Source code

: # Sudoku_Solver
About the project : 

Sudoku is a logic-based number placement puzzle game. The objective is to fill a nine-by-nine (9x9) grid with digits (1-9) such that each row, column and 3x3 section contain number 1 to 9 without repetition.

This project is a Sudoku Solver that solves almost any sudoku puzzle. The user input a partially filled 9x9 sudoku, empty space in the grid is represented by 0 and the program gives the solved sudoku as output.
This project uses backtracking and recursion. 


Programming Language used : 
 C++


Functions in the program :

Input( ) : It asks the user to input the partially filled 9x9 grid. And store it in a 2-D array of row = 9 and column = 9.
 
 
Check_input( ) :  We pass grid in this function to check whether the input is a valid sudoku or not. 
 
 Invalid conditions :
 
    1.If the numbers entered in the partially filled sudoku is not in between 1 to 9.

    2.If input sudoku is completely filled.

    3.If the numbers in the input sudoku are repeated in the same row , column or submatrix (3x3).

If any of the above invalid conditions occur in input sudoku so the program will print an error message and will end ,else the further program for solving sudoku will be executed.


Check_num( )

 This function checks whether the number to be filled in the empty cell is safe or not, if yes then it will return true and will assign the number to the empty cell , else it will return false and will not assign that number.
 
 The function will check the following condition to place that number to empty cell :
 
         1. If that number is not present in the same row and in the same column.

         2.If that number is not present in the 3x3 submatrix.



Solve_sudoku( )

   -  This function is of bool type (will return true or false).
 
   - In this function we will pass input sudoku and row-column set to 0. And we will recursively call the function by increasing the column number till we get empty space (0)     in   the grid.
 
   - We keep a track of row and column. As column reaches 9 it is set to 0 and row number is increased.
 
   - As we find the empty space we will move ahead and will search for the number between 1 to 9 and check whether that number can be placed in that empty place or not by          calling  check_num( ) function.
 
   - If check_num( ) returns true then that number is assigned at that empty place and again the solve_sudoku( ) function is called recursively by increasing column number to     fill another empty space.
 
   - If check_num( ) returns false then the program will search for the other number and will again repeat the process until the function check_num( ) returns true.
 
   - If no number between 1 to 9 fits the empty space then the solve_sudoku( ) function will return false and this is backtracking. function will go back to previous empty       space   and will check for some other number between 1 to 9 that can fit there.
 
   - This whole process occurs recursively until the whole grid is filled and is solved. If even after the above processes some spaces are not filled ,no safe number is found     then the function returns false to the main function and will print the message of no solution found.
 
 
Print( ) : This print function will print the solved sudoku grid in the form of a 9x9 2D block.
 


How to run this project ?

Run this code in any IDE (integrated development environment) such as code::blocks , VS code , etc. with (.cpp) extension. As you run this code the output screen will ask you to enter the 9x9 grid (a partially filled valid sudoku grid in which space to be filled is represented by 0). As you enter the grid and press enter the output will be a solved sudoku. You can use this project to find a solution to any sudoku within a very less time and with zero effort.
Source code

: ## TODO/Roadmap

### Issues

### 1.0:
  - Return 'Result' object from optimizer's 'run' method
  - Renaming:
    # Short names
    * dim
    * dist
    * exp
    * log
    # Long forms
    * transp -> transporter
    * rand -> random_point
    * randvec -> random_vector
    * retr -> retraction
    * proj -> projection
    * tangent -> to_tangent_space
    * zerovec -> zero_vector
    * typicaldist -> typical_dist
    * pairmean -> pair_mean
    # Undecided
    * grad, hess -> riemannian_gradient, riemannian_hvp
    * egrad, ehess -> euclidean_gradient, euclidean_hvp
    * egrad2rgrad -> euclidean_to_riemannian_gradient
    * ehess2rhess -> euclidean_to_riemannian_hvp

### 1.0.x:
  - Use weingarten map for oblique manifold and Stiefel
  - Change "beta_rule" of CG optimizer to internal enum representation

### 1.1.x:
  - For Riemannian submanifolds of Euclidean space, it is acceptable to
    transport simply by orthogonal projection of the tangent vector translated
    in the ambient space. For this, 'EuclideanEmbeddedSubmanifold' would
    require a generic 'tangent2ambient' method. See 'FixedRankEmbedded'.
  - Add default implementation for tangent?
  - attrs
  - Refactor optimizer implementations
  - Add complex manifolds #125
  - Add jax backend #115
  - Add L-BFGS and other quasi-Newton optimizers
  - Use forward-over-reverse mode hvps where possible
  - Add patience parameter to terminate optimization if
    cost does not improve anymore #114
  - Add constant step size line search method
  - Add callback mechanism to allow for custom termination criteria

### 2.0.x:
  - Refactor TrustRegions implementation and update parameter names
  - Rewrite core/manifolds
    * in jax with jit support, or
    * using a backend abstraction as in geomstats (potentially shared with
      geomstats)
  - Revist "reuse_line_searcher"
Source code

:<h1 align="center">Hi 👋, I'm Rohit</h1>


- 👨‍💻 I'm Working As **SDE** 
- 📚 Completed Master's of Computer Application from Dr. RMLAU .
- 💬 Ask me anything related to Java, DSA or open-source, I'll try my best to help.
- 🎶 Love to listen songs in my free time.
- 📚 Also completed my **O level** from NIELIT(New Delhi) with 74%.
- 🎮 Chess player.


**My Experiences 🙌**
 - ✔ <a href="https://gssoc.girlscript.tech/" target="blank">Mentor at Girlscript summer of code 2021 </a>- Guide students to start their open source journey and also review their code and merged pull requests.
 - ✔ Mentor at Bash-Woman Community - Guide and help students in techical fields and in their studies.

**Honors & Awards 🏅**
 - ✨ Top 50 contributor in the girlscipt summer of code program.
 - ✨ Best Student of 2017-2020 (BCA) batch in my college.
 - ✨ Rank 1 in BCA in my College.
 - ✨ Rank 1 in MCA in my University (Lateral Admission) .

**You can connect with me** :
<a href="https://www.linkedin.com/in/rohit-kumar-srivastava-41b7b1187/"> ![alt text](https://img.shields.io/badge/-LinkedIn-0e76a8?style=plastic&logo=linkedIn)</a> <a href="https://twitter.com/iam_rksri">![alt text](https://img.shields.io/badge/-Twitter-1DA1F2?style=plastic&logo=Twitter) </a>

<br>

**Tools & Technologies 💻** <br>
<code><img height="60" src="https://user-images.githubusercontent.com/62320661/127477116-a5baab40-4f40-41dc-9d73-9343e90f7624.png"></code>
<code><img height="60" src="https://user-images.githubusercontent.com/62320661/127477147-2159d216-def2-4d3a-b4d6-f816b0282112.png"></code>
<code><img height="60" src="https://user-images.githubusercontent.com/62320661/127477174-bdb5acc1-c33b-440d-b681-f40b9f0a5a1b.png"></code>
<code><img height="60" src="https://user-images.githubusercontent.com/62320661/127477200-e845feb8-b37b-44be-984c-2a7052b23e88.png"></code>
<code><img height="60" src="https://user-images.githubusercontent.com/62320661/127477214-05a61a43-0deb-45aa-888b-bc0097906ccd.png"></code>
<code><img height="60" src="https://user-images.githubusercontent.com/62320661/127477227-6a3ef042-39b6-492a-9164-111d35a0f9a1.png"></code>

TASK ITEM:
Find each line in the material above that carries the string "true", and copy it.

RESULT OF THIS EXERCISE:
 This function checks whether the number to be filled in the empty cell is safe or not, if yes then it will return true and will assign the number to the empty cell , else it will return false and will not assign that number.
   -  This function is of bool type (will return true or false).
   - If check_num( ) returns true then that number is assigned at that empty place and again the solve_sudoku( ) function is called recursively by increasing column number to     fill another empty space.
   - If check_num( ) returns false then the program will search for the other number and will again repeat the process until the function check_num( ) returns true.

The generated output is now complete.